* **BAGIAN TEKS**
•••
Baca berita dengan sedikit iklan, klik di sini

Internasional

Namaku Cho Alias A Ishmael

Inilah penembakan terbesar di kampus Amerika. Meski begitu, pembatasan terhadap penggunaan dan kepemilikan senjata bukan langkah populer.

23 April 2007 | 00.00 WIB

Image of Tempo
Perbesar

Baca berita dengan sedikit iklan, klik di sini

Setelah menembak dua orang mahasiswa di asrama, Cho Seung-hui, 23 tahun, melenggang ke kantor pos tak jauh dari kampusnya. Hari itu Senin, 16 April 2007, ia meraih selembar surat pencatatan barang. Di kolom pengirim, ia membubuhkan sebuah nama: A. Ishmael. Satu paket berisi video rekaman segera dikirim ke stasiun televisi NBC.

Cho Seung-hui. Langkahnya mantap, menunjukkan keyakinan bahwa apa yang dilakukan itu sesuatu yang masuk akal. Tak lama kemudian ia kembali ke kampusnya, Virginia Polytechnic Institute atau Virginia Tech University. Di situlah, ia menghabisi 30 mahasiswa dan dosen, lantas menembak kepalanya sendiri dengan sepucuk pistol. Pagi itu, menurut seorang pejabat kehakiman, Cho menembakkan lebih dari 100 butir peluru.
•••
* **DAFTAR DATA**
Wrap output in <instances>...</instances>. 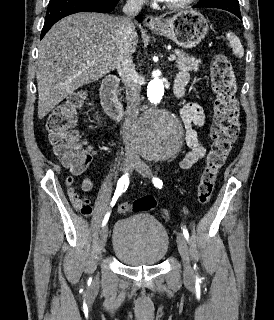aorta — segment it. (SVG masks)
<instances>
[{
	"label": "aorta",
	"mask_w": 274,
	"mask_h": 320,
	"mask_svg": "<svg viewBox=\"0 0 274 320\" xmlns=\"http://www.w3.org/2000/svg\"><path fill=\"white\" fill-rule=\"evenodd\" d=\"M164 93L163 80L154 73L147 86L150 108L135 126L137 145L148 159L161 160L170 157L177 149L183 132L176 116L163 108Z\"/></svg>",
	"instance_id": "1"
}]
</instances>
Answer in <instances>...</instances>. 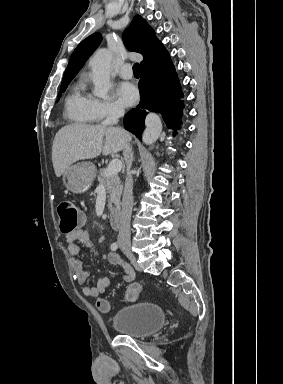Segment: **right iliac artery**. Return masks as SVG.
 I'll return each mask as SVG.
<instances>
[{
    "label": "right iliac artery",
    "mask_w": 283,
    "mask_h": 384,
    "mask_svg": "<svg viewBox=\"0 0 283 384\" xmlns=\"http://www.w3.org/2000/svg\"><path fill=\"white\" fill-rule=\"evenodd\" d=\"M117 248H118V244H117V242H114V243L111 244V250H112V251H116Z\"/></svg>",
    "instance_id": "right-iliac-artery-1"
}]
</instances>
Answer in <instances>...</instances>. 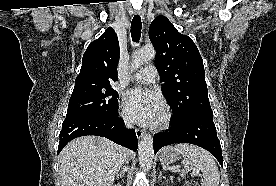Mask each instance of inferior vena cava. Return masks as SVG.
Wrapping results in <instances>:
<instances>
[{"instance_id":"inferior-vena-cava-1","label":"inferior vena cava","mask_w":276,"mask_h":186,"mask_svg":"<svg viewBox=\"0 0 276 186\" xmlns=\"http://www.w3.org/2000/svg\"><path fill=\"white\" fill-rule=\"evenodd\" d=\"M125 126L128 127V128L132 127V122L131 121H126Z\"/></svg>"}]
</instances>
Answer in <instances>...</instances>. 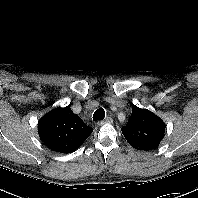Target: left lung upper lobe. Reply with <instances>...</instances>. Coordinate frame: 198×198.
I'll use <instances>...</instances> for the list:
<instances>
[{"mask_svg":"<svg viewBox=\"0 0 198 198\" xmlns=\"http://www.w3.org/2000/svg\"><path fill=\"white\" fill-rule=\"evenodd\" d=\"M164 122L147 109L133 106L132 114L122 133L128 143L137 150L156 149L165 132Z\"/></svg>","mask_w":198,"mask_h":198,"instance_id":"left-lung-upper-lobe-1","label":"left lung upper lobe"}]
</instances>
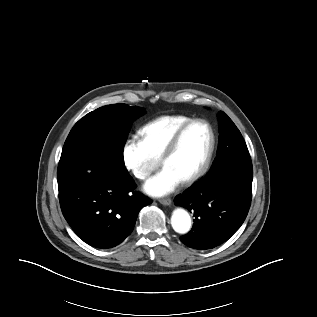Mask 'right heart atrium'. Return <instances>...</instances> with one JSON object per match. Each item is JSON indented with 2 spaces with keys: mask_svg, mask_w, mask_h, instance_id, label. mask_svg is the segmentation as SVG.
Instances as JSON below:
<instances>
[{
  "mask_svg": "<svg viewBox=\"0 0 317 317\" xmlns=\"http://www.w3.org/2000/svg\"><path fill=\"white\" fill-rule=\"evenodd\" d=\"M122 162L124 167L139 180H146L159 164L147 149L142 139L132 137L122 147Z\"/></svg>",
  "mask_w": 317,
  "mask_h": 317,
  "instance_id": "obj_1",
  "label": "right heart atrium"
}]
</instances>
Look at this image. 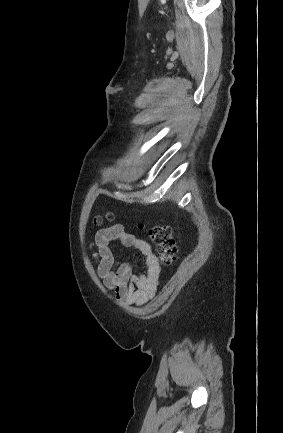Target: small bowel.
Segmentation results:
<instances>
[{"mask_svg":"<svg viewBox=\"0 0 283 433\" xmlns=\"http://www.w3.org/2000/svg\"><path fill=\"white\" fill-rule=\"evenodd\" d=\"M114 243L136 249L141 255L143 272L135 274L129 263L119 261L112 250ZM90 246L97 248L93 253L97 274L104 285L114 291L118 304L140 306L155 295L160 266L148 242L129 233L123 225L115 224L99 230Z\"/></svg>","mask_w":283,"mask_h":433,"instance_id":"obj_1","label":"small bowel"}]
</instances>
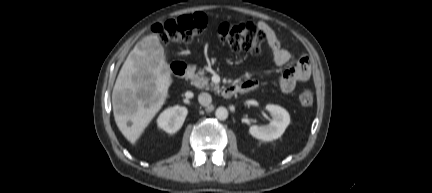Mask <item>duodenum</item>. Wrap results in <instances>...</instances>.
•••
* **TUGAS LATIHAN**
Tuliskan lanjutan berita tentang penembakan di Virginia Tech di atas, mulai tepat setelah kalimat terakhirnya.

* **HASIL TUGAS INI**
Sebuah finale yang terencana. Di mata Cho yang pendiam itu, semua masuk akal. Dalam rekaman video, ia berujar: ”Kalian telah menyia-nyiakan kesempatan, menggencetku habis-habisan, kini tak ada pilihan lain.” Suaranya tegas: ”Kalau waktunya tiba, saya akan melakukannya. Saya harus melakukannya.” Tapi penduduk Amerika terperanjat. Sekonyong-konyong peristiwa penembakan itu masuk televisi, koran, radio, media online. Para orang tua, pasangan, famili sibuk mengecek: adakah anak-anak, istri, suami mereka selamat.

Siapa Cho? Siapa pula A. Ishmael, nama yang juga tergores pada tubuh Cho? Belum ada jawaban tentang nama yang terakhir itu. Yang terang, di kampus yang luas itu, setelah penembakan pertama di asrama, polisi Virginia sempat kesulitan menemukan pria asal Korea Selatan itu. Maklum, ia satu dari 26 ribu mahasiswa penghuni kampus Virginia Tech. Sebenarnya banyak yang mengenal Cho kendati tak banyak yang tahu kepribadiannya. Joe Aust, teman sekamar Cho, tak habis pikir rekannya menjadi sesadis itu. Apalagi sehari sebelumnya, tak ada tanda-tanda aneh dari Cho.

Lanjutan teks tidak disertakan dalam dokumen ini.